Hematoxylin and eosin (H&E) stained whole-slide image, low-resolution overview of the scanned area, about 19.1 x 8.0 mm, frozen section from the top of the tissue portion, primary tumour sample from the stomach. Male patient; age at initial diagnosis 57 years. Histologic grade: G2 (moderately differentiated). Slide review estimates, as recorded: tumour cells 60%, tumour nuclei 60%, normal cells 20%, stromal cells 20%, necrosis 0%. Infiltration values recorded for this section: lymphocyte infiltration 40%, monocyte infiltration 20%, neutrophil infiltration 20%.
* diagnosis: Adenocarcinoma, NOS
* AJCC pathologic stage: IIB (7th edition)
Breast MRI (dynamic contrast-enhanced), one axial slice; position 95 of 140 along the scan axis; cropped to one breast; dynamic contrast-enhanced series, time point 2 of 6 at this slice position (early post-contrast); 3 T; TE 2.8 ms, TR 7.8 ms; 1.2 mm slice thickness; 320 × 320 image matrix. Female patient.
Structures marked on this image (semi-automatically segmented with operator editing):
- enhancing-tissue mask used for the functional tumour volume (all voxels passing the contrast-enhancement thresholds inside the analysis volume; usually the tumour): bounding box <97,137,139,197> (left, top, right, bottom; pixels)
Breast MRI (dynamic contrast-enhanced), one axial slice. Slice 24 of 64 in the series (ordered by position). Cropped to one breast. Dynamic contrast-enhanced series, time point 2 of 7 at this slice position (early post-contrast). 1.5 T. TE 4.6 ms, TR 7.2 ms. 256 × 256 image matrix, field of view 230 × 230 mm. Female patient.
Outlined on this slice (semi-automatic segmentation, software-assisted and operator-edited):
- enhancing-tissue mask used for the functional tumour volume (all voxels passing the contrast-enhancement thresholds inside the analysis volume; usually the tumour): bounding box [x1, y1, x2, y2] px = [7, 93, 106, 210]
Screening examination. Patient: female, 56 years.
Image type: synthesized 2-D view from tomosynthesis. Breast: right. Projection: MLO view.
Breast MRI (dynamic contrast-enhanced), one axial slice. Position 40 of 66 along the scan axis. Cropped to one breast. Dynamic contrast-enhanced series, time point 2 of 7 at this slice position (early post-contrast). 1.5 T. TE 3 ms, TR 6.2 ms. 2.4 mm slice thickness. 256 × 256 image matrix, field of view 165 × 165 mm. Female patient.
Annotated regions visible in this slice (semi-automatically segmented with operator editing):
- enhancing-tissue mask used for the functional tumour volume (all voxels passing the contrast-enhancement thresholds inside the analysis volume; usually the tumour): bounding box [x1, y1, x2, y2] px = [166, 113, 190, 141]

* * *

- Work request: Print every record above exactly as it stands.

- Expected output:
Hematoxylin and eosin (H&E) stained whole-slide image, low-resolution overview of the scanned area, about 19.1 x 8.0 mm, frozen section from the top of the tissue portion, primary tumour sample from the stomach. Male patient; age at initial diagnosis 57 years. Histologic grade: G2 (moderately differentiated). Slide review estimates, as recorded: tumour cells 60%, tumour nuclei 60%, normal cells 20%, stromal cells 20%, necrosis 0%. Infiltration values recorded for this section: lymphocyte infiltration 40%, monocyte infiltration 20%, neutrophil infiltration 20%.
* diagnosis: Adenocarcinoma, NOS
* AJCC pathologic stage: IIB (7th edition)
Breast MRI (dynamic contrast-enhanced), one axial slice; position 95 of 140 along the scan axis; cropped to one breast; dynamic contrast-enhanced series, time point 2 of 6 at this slice position (early post-contrast); 3 T; TE 2.8 ms, TR 7.8 ms; 1.2 mm slice thickness; 320 × 320 image matrix. Female patient.
Structures marked on this image (semi-automatically segmented with operator editing):
- enhancing-tissue mask used for the functional tumour volume (all voxels passing the contrast-enhancement thresholds inside the analysis volume; usually the tumour): bounding box <97,137,139,197> (left, top, right, bottom; pixels)
Breast MRI (dynamic contrast-enhanced), one axial slice. Slice 24 of 64 in the series (ordered by position). Cropped to one breast. Dynamic contrast-enhanced series, time point 2 of 7 at this slice position (early post-contrast). 1.5 T. TE 4.6 ms, TR 7.2 ms. 256 × 256 image matrix, field of view 230 × 230 mm. Female patient.
Outlined on this slice (semi-automatic segmentation, software-assisted and operator-edited):
- enhancing-tissue mask used for the functional tumour volume (all voxels passing the contrast-enhancement thresholds inside the analysis volume; usually the tumour): bounding box [x1, y1, x2, y2] px = [7, 93, 106, 210]
Screening examination. Patient: female, 56 years.
Image type: synthesized 2-D view from tomosynthesis. Breast: right. Projection: MLO view.
Breast MRI (dynamic contrast-enhanced), one axial slice. Position 40 of 66 along the scan axis. Cropped to one breast. Dynamic contrast-enhanced series, time point 2 of 7 at this slice position (early post-contrast). 1.5 T. TE 3 ms, TR 6.2 ms. 2.4 mm slice thickness. 256 × 256 image matrix, field of view 165 × 165 mm. Female patient.
Annotated regions visible in this slice (semi-automatically segmented with operator editing):
- enhancing-tissue mask used for the functional tumour volume (all voxels passing the contrast-enhancement thresholds inside the analysis volume; usually the tumour): bounding box [x1, y1, x2, y2] px = [166, 113, 190, 141]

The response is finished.